Please count the lines in the records below that contain the word "généralement" and reply with only that number.

[Saved entries]
"""

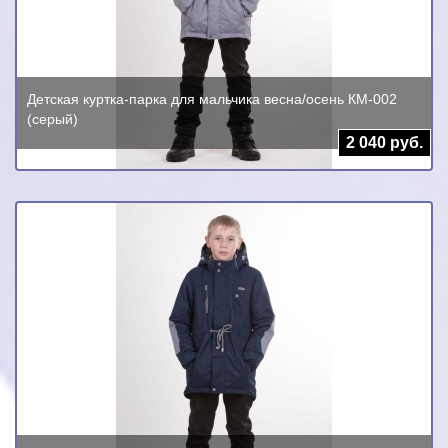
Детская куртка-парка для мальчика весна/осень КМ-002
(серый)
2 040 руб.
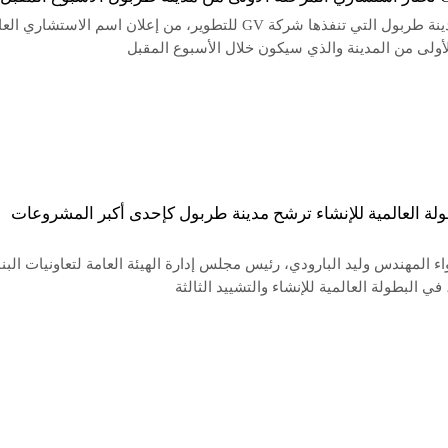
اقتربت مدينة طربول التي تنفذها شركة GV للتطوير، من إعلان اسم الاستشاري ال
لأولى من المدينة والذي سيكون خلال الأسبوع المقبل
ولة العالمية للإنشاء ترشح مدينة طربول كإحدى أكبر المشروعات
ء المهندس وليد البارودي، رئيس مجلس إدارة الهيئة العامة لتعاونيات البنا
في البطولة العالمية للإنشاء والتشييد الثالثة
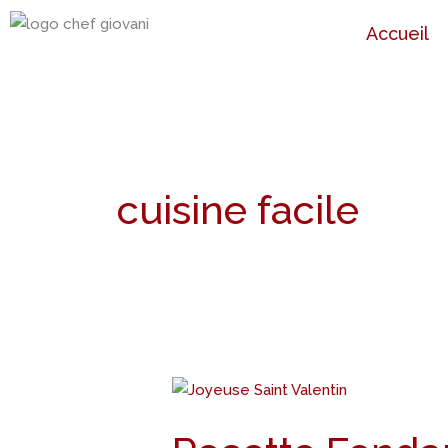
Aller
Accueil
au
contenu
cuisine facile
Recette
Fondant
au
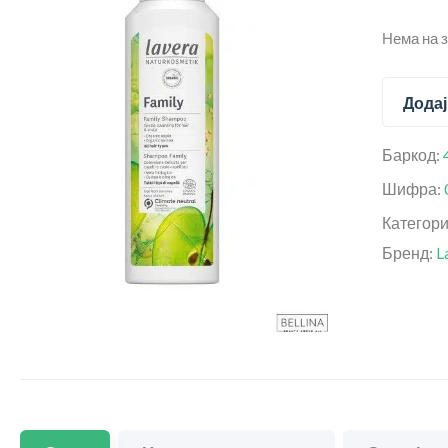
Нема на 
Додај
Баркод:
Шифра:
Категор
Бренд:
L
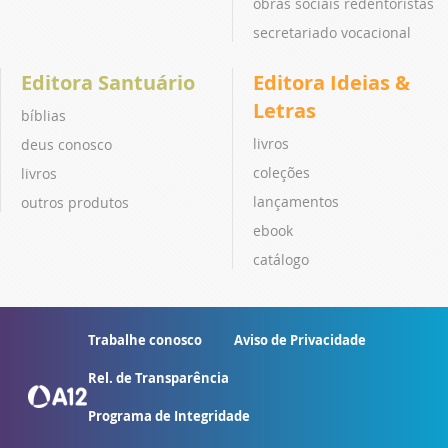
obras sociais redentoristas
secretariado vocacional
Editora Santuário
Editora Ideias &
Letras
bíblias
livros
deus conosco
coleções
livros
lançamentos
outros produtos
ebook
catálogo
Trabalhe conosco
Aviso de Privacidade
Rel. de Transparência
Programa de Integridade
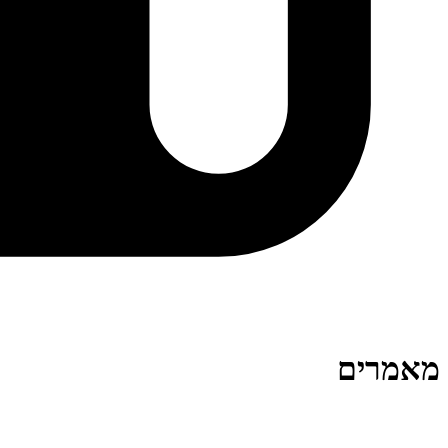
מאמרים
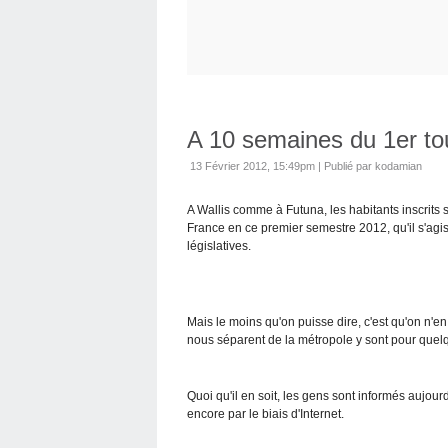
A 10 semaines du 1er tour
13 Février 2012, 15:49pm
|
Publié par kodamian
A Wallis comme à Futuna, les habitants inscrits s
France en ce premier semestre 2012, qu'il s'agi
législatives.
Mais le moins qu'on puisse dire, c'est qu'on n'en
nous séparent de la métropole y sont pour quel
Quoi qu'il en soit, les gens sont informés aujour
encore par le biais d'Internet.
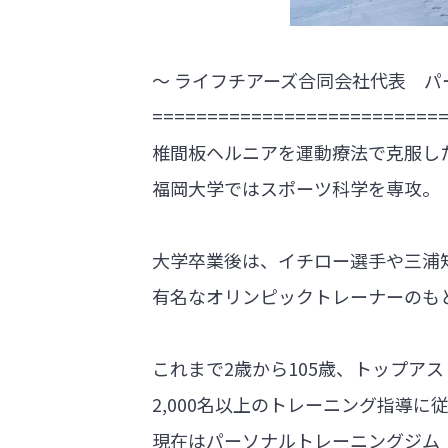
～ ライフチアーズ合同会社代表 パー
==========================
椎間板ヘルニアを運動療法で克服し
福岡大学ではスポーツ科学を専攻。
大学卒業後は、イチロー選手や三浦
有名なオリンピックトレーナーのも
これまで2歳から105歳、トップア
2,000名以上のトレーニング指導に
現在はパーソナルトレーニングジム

"""
"""

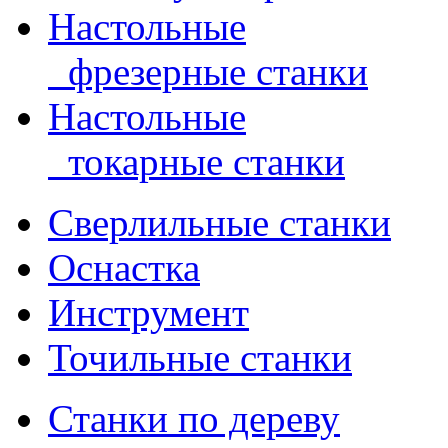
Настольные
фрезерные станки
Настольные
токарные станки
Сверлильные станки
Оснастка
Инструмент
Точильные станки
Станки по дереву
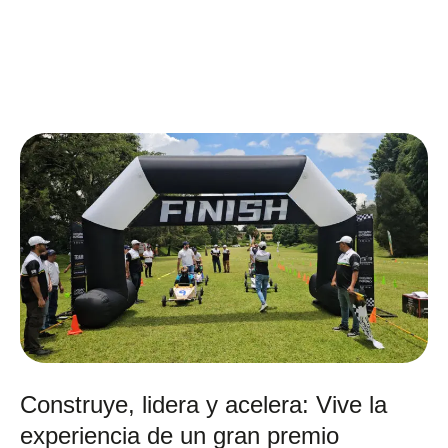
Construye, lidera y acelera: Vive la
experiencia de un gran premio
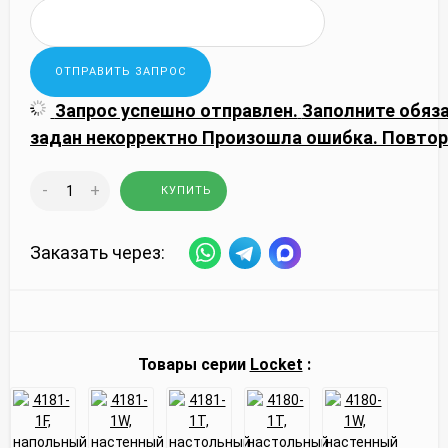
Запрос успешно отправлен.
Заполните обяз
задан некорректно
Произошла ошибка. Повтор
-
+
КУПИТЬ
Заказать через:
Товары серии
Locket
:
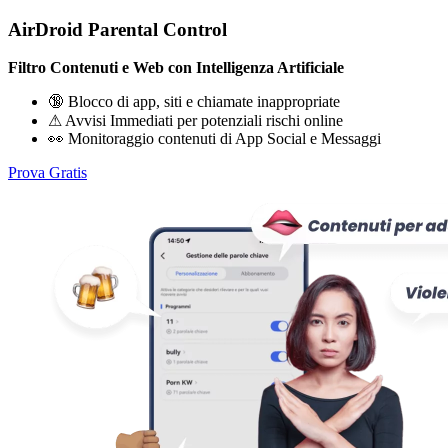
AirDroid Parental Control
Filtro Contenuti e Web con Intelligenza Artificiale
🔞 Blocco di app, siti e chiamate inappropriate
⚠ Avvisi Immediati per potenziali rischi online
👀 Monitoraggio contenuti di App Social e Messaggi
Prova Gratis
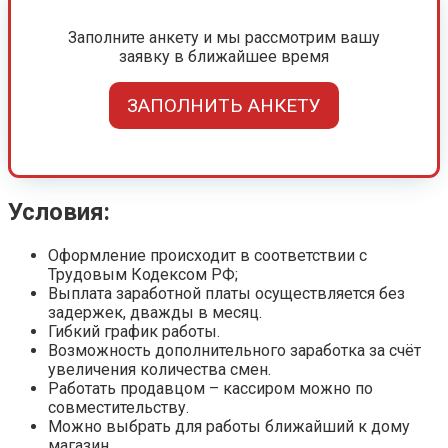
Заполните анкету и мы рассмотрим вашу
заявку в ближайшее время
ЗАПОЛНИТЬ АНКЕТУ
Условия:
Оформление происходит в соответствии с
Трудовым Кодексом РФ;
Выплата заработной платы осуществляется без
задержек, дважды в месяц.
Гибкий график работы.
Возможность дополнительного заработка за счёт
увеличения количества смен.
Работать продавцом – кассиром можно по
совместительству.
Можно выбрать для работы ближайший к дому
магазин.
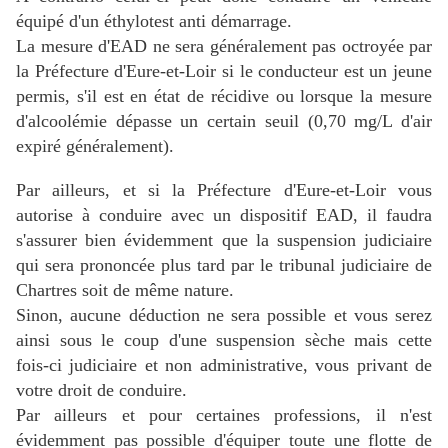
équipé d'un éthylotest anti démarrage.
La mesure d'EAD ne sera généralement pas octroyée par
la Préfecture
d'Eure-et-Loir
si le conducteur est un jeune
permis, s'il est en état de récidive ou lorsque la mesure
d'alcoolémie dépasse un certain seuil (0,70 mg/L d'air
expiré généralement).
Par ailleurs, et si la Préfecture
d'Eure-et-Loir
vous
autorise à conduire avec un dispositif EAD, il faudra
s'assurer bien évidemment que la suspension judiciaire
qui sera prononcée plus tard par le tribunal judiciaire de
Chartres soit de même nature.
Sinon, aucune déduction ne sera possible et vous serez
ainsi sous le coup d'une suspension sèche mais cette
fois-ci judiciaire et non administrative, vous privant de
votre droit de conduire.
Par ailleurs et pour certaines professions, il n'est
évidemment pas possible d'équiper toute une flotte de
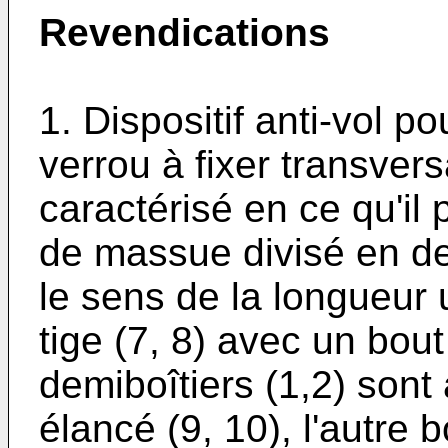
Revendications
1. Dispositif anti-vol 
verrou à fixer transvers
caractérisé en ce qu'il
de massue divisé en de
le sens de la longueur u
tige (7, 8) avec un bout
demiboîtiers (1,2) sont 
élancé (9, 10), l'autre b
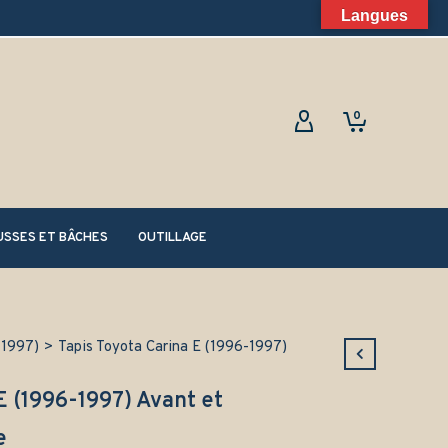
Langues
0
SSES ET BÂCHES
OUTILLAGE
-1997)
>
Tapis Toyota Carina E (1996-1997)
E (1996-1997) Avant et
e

"""

**ANSWER SPACE**
2